_Stated goal_
Arrange the lines of the entries below as a JSON list of strings, one string per line and blank lines left out. Cover only the stretch from the line containing "genus: Leucospermum" through the line containing "scientific name: Rynchops niger", both included.

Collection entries
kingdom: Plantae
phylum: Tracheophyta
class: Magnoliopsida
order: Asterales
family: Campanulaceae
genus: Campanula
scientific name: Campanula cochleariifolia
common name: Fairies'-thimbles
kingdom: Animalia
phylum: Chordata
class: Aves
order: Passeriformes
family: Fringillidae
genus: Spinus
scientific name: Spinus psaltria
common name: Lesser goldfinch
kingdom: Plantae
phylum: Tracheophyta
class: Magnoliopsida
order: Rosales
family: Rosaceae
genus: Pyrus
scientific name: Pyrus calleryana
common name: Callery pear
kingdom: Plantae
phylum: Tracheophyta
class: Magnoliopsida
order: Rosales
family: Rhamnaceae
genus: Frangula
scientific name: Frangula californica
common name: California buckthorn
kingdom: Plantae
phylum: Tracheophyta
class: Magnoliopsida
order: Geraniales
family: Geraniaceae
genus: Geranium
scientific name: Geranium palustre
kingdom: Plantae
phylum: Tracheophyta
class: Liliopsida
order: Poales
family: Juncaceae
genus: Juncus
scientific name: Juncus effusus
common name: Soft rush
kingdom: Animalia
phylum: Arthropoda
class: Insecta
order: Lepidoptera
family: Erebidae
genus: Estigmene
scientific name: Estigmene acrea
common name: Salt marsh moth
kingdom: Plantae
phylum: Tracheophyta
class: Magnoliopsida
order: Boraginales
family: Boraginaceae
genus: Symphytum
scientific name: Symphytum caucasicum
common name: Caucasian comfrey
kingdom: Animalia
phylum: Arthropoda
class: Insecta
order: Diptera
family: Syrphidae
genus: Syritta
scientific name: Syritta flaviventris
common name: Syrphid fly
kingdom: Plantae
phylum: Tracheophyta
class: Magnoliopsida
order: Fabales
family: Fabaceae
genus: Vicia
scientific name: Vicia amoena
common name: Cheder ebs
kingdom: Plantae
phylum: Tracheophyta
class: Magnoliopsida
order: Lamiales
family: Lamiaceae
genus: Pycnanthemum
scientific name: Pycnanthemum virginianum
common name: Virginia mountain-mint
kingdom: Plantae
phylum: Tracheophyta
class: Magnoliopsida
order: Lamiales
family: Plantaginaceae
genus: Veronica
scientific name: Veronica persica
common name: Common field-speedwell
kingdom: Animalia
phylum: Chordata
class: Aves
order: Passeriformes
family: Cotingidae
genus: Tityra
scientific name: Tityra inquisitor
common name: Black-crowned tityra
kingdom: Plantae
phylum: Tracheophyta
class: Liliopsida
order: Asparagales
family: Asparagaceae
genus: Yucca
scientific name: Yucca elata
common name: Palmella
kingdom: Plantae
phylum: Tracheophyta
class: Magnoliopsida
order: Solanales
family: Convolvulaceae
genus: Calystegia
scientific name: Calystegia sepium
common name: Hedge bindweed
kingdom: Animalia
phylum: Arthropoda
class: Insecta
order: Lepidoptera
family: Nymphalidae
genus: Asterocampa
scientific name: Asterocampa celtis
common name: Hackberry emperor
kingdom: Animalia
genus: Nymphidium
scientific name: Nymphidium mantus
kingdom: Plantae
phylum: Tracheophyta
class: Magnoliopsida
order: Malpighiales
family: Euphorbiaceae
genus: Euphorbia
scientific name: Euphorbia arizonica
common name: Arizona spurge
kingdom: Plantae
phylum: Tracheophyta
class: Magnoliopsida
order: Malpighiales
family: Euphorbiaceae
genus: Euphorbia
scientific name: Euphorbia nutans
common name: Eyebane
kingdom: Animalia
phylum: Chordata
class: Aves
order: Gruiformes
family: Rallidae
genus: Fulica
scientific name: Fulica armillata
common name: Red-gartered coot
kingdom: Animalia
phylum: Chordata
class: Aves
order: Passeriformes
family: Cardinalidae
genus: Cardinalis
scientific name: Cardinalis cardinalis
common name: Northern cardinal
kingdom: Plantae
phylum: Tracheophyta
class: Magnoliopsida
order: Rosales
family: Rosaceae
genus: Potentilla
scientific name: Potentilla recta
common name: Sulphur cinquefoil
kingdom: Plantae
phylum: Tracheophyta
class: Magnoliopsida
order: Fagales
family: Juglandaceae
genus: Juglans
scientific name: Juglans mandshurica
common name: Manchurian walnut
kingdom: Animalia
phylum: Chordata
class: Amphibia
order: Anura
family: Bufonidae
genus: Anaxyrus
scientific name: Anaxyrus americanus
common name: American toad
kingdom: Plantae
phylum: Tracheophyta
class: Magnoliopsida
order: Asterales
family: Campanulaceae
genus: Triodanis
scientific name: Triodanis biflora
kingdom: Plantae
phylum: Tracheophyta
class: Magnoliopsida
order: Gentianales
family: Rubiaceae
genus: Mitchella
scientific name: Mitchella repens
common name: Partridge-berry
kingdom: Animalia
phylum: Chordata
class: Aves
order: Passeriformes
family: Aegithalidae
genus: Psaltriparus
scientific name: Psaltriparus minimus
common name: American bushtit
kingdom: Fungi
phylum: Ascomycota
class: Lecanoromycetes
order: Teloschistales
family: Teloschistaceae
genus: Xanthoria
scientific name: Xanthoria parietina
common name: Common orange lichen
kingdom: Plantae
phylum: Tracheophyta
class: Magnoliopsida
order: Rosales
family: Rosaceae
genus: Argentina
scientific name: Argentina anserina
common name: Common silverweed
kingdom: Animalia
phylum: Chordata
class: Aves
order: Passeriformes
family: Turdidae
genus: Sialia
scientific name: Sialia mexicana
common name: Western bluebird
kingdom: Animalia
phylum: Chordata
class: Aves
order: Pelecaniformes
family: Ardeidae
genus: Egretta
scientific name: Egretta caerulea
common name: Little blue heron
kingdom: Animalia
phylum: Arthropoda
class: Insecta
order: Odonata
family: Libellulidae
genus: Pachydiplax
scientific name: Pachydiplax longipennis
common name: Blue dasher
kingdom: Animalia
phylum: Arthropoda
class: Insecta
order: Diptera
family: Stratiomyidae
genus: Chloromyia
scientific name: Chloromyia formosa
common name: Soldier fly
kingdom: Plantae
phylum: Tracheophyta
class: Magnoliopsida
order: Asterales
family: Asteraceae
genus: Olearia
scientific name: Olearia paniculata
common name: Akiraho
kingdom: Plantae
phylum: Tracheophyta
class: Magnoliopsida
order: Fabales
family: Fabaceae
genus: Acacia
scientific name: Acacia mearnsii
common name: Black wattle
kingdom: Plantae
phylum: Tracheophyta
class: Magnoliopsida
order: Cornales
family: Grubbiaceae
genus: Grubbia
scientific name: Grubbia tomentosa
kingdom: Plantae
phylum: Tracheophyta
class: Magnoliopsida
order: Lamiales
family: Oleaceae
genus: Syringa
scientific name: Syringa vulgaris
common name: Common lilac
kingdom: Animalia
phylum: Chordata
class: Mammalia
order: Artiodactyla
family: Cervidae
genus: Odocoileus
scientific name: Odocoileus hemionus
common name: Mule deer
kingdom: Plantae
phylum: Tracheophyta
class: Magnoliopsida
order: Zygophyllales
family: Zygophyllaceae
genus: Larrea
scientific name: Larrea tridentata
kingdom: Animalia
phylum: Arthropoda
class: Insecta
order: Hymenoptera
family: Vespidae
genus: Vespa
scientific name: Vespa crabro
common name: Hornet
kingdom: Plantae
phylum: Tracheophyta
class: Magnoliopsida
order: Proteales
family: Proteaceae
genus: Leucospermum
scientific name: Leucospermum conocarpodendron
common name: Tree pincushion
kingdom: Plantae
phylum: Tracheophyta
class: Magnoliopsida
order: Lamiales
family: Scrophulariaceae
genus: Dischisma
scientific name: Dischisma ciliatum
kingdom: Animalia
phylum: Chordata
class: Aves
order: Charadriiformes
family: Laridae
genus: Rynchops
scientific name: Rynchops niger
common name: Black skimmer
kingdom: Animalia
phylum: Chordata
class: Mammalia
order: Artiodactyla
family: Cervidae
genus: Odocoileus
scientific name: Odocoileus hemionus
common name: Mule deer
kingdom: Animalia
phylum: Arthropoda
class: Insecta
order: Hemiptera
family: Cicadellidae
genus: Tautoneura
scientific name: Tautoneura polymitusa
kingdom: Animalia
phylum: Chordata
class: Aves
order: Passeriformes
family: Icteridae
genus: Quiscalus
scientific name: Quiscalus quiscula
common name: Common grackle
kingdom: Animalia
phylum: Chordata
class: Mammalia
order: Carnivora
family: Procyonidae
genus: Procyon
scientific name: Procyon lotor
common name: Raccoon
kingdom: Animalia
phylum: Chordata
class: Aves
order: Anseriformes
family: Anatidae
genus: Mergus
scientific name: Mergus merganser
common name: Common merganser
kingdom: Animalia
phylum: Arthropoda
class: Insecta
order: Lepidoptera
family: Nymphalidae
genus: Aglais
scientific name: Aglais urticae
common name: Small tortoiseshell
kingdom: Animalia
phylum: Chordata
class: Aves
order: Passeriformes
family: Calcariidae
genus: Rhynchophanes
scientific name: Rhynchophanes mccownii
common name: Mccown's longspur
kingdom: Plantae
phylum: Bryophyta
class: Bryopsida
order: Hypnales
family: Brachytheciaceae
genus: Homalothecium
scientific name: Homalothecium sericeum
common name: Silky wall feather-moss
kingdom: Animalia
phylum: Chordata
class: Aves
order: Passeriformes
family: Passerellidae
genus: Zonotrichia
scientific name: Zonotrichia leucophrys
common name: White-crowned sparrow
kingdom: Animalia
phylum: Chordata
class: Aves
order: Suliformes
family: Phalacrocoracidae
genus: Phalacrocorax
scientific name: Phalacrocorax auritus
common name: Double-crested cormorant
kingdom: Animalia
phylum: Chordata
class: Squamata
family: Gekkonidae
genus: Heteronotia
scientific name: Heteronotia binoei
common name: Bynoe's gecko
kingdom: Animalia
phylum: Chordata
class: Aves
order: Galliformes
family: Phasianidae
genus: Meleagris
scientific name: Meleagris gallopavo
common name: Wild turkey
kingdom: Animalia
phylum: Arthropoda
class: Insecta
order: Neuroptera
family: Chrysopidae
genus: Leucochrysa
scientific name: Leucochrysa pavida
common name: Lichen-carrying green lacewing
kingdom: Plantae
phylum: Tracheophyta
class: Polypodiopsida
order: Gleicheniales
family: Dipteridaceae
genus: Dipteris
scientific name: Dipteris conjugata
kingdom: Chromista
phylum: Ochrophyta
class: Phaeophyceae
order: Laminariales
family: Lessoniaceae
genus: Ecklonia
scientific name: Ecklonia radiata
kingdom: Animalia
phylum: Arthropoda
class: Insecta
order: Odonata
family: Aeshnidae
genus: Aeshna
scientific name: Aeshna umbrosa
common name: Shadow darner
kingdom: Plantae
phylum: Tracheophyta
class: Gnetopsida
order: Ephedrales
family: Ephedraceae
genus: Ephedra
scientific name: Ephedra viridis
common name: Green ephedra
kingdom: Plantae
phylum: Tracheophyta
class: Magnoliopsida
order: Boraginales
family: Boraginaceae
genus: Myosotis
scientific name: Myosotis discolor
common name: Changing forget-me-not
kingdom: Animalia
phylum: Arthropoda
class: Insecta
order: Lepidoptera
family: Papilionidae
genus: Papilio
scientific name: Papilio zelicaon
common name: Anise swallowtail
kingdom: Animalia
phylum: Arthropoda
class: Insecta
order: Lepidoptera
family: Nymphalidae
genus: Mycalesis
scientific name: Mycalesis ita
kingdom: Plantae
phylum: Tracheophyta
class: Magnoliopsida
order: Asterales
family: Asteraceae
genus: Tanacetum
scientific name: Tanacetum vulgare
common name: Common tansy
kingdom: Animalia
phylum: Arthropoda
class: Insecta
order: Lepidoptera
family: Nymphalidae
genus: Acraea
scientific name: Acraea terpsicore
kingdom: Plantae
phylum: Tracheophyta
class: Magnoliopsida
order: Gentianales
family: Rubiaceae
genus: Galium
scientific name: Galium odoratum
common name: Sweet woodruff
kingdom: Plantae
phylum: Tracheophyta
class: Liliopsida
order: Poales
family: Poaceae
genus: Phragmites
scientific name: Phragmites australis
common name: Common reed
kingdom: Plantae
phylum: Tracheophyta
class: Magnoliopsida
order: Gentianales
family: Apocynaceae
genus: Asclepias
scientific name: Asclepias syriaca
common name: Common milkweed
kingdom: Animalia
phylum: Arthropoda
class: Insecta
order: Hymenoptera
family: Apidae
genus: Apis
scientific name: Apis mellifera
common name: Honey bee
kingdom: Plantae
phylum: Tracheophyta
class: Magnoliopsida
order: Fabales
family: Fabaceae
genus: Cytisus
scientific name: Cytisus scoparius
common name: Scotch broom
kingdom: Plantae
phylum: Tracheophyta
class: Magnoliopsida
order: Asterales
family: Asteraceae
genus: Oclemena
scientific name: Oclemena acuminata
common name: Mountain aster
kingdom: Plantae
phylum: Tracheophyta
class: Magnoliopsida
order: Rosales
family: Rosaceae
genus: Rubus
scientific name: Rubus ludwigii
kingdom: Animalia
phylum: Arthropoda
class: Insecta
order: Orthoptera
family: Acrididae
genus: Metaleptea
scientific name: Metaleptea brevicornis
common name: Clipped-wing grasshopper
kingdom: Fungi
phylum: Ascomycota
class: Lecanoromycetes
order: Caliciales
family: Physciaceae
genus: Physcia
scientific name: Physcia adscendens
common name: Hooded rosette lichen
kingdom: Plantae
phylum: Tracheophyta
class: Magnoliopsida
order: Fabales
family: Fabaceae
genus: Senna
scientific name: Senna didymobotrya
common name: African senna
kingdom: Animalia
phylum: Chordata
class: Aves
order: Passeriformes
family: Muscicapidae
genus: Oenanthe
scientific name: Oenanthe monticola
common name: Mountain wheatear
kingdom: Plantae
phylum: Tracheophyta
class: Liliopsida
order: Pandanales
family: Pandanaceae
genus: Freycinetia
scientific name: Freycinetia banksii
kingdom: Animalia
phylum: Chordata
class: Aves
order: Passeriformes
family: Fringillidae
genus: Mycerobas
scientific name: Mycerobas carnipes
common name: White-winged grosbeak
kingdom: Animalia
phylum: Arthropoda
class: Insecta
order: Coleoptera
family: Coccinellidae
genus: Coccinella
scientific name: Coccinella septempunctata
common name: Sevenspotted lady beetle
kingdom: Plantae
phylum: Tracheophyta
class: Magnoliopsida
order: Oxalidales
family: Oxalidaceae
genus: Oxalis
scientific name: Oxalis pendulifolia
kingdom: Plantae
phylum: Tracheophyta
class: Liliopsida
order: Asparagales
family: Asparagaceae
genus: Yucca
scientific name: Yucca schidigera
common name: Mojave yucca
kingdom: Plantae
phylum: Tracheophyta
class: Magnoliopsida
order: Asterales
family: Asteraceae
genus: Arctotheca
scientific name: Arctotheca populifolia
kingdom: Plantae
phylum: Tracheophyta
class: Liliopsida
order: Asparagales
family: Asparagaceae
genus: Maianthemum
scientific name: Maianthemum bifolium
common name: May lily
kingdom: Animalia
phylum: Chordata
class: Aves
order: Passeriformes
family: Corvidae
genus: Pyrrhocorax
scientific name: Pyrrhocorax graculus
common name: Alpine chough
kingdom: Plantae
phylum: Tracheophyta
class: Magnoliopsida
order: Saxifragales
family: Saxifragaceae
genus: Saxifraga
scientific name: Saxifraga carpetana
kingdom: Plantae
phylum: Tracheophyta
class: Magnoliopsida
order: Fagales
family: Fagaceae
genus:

_Answer for the task_
[
  "genus: Leucospermum",
  "scientific name: Leucospermum conocarpodendron",
  "common name: Tree pincushion",
  "kingdom: Plantae",
  "phylum: Tracheophyta",
  "class: Magnoliopsida",
  "order: Lamiales",
  "family: Scrophulariaceae",
  "genus: Dischisma",
  "scientific name: Dischisma ciliatum",
  "kingdom: Animalia",
  "phylum: Chordata",
  "class: Aves",
  "order: Charadriiformes",
  "family: Laridae",
  "genus: Rynchops",
  "scientific name: Rynchops niger"
]